In supersymmetric theories of fields in fundamental representation we write the Kahler interactions as 
\begin{equation} 
\Phi ^\dagger e ^{ 2 qV } \Phi 
\end{equation} 
where $V$ is the vector superfield in the fundamental representation. This is necessary to keep the fields which transform as,
\begin{align} 
& \Phi \rightarrow e ^{ i \Lambda } \Phi , \quad V \rightarrow V - \frac{ i }{ 2} \left( \Lambda - \Lambda ^\dagger \right) 
\end{align}
gauge invariant.

I would naively think that this requirement would transfer over to fields in other representations. However recently I reading a paper where they introduce fields in the adjoint representation, $\Phi _a$, and I believe they didn't include the gauge contribution and just wrote,
\begin{equation} 
\Phi _a ^\dagger \Phi _a 
\end{equation} 
(though they don't state or write this explicitly so I'm not sure). This doesn't make sense to me since adjoint representation fields still transform. Is there a reason why this would be justified, or did I misunderstand the paper?

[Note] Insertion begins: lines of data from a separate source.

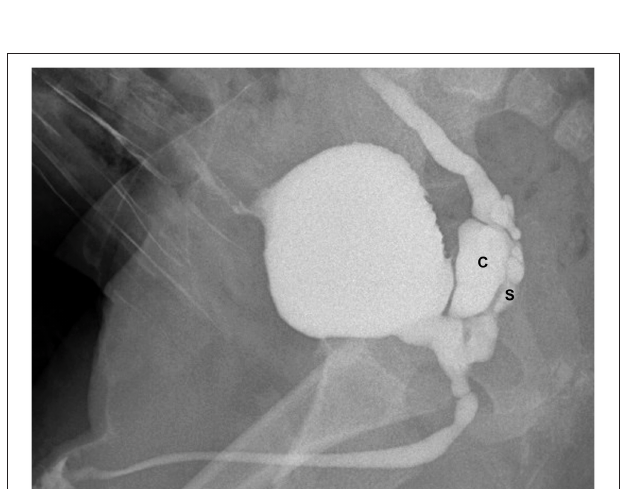
FIGURE 2 | VCUG (lateral view during the micturition) showing dilated right seminal vesicle (S), seminal vesicle cysts (C), and ectopic refluxing right ureter opening into a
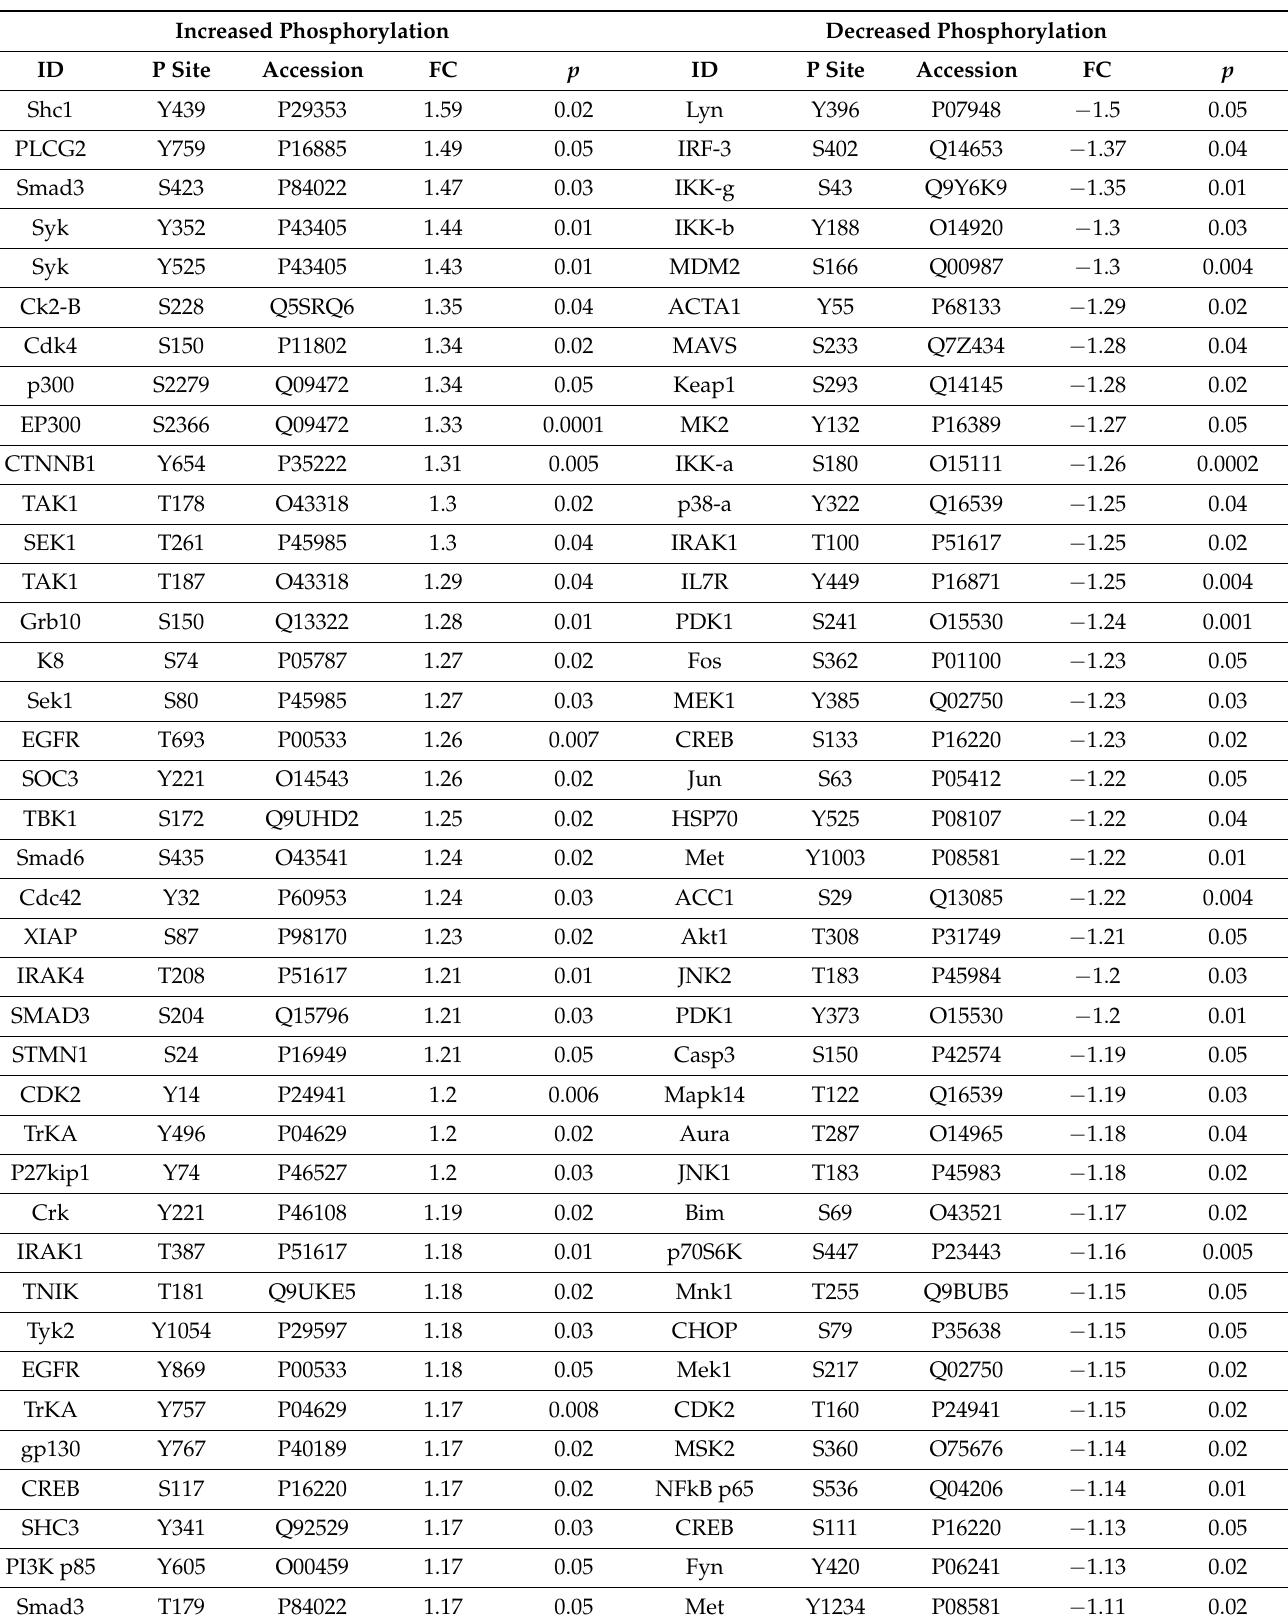
Table 2. Differentially Phosphorylated Peptides in Muscle is Response to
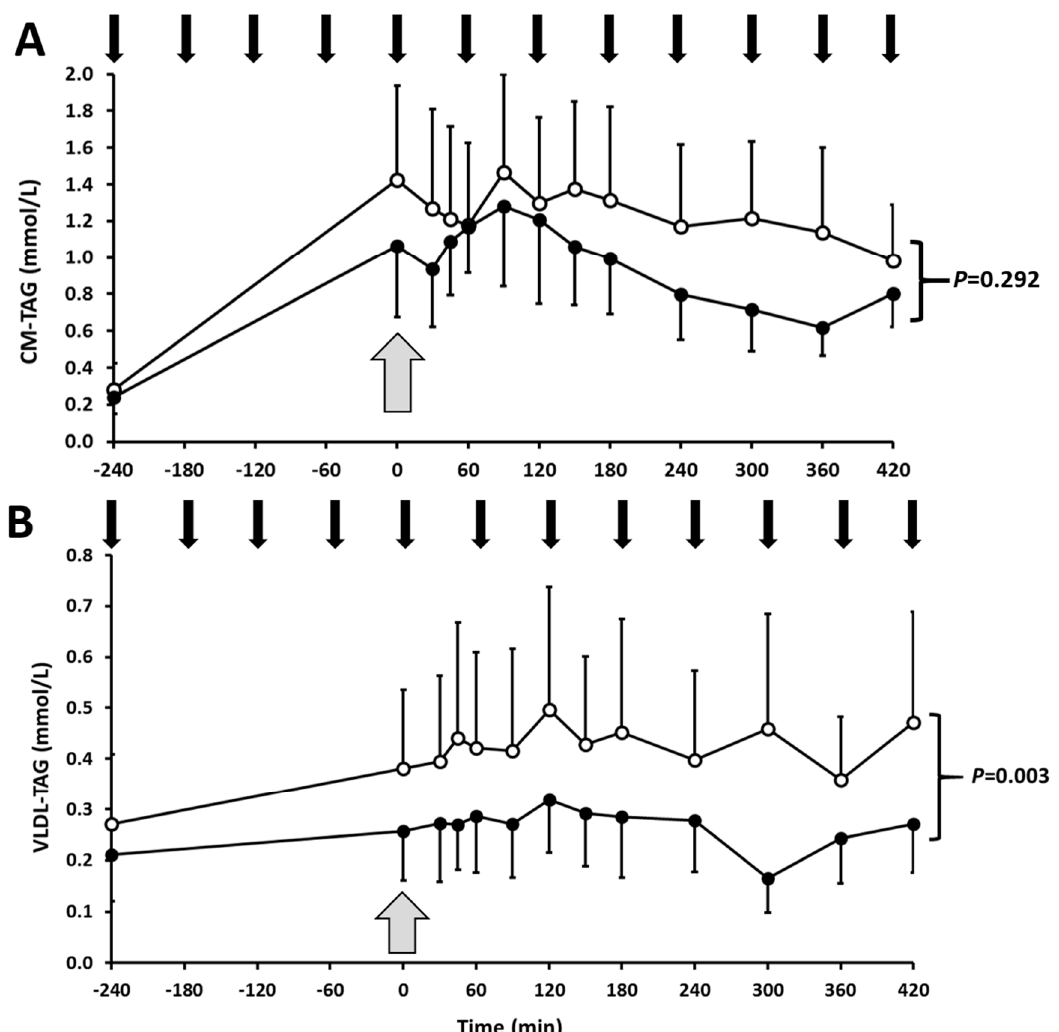
Figure 3. CM-TAG ( A ) and VLDL-TAG ( B ) responses to high- or low-fructose drinks. Subjects consumed high-fructose (white circles) or low-fructose (black circles) drinks every hour (black arrows) from fasted ( − 240 min) to achieve a steady postprandial state (0 min; grey arrow), at which time a bolus of [ 2 H 5 ]-glycerol was administered to measure lipoprotein TAG kinetics (0–420 min). Data are mean ± SEM ( n = 5). Time course responses were analysed by a linear mixed model to determine the treatment effect: for CM-TAG; P = 0.292 (NS); for VLDL-TAG P = 0.003. CM, chylomicron; TAG, triacylglycerol; VLDL, very low-density lipoprotein.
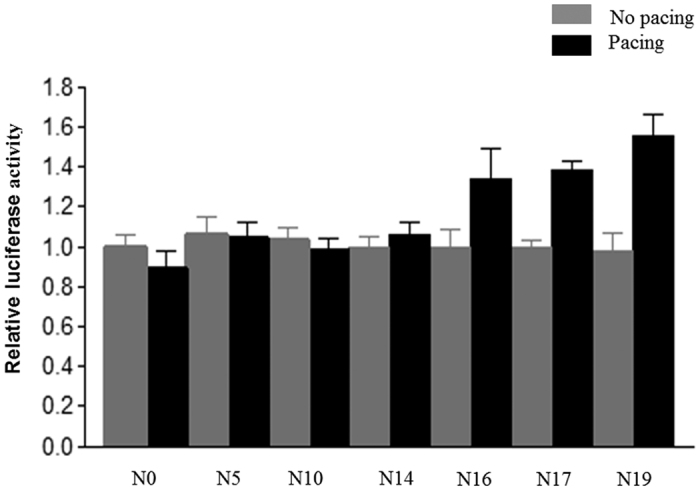
CCTTT repeats modulated the transcriptional activity of the iNOS gene and its responsiveness to rapid pacing.Luciferase activity was assayed as described in the Methods section. HL-1 cells were transfected with plasmids containing various lengths of CCTTT repeats (N) in the iNOS promoter for 24 hours with/without subsequent tachypacing (4 Hz) for 2 hours. Each value (mean ± SE, at least three independent experiments) is expressed as a fold change in luciferase activity relative to the control (N = 0) condition. Two-way ANOVA reported a significant effect of various lengths of CCTTT repeats (P = 0.005), of pacing (P = 0.001), and of the interaction between the main effects (P = 0.001).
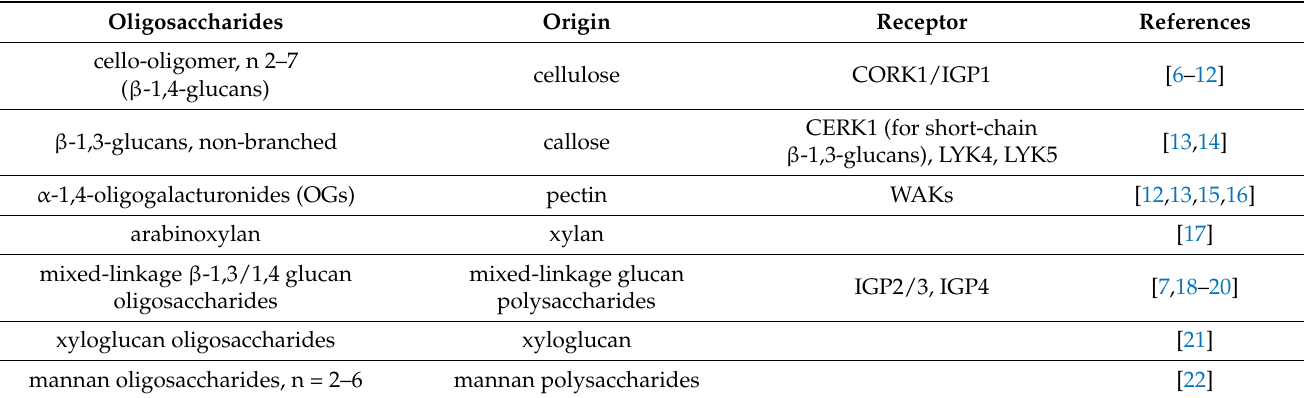
Table 1. Main plant cell wall-derived oligosaccharides from cell wall polysaccharides with elicitor function in immunity and wall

asked May 16, 2014 in Theoretical Physics by JeffDror (650 points) [ revision history ]

1 Answer

+ 3 like - 0 dislike

You need to check if the chiralilty condition on the  superfield -- if it involves the gauge covariant derivative, then $\Phi^\dagger \Phi$ will be locally gauge invariant.

A chiral superfield is usually defined by $\bar{D}_{\dot{\alpha}} \Phi=0$. The gauge covariant version is given by first defining $$\bar{\mathcal{D}}_{\dot{\alpha}}:= e^V \bar{D}_{\dot{\alpha}} e^{-V}\ ,$$ where $V$ is taken to be in a representation of the gauge group.Then, one defines a "covariant chiral super field" by $$\bar{\mathcal{D}}_{\dot{\alpha}} \Phi=0\ . $$ (see Wess & Bagger or section 2 of this paper).

(moving my comment into the answer)

answered May 17, 2014 by suresh (1,545 points) [ revision history ]
edited May 17, 2014 by suresh

By chirality condition do you mean to check that 

$$(\partial_\alpha - (\sigma \theta)_\alpha ) \Phi_a = 0 $$

for $\partial_\alpha$ or $D_\alpha$?

A chiral superfield is usually defined by $\bar{D}_{\dot{\alpha}} \Phi=0$. The gauge covariant version is given by first defining $\bar{\mathcal{D}}_{\dot{\alpha}}:= e^V \bar{D}_{\dot{\alpha}} e^{-V}$. Then, one defines a "covariant chiral super field" by $\bar{\mathcal{D}}_{\dot{\alpha}} \Phi=0$. (see Wess & Bagger or section 2 of this paper).

Thanks for your help. I think I misunderstood what they were doing in the paper. They had the correct Kahler term but were treating the $D$ terms of the gauge fields in a strange way. If you have time, I've added in a new related question here.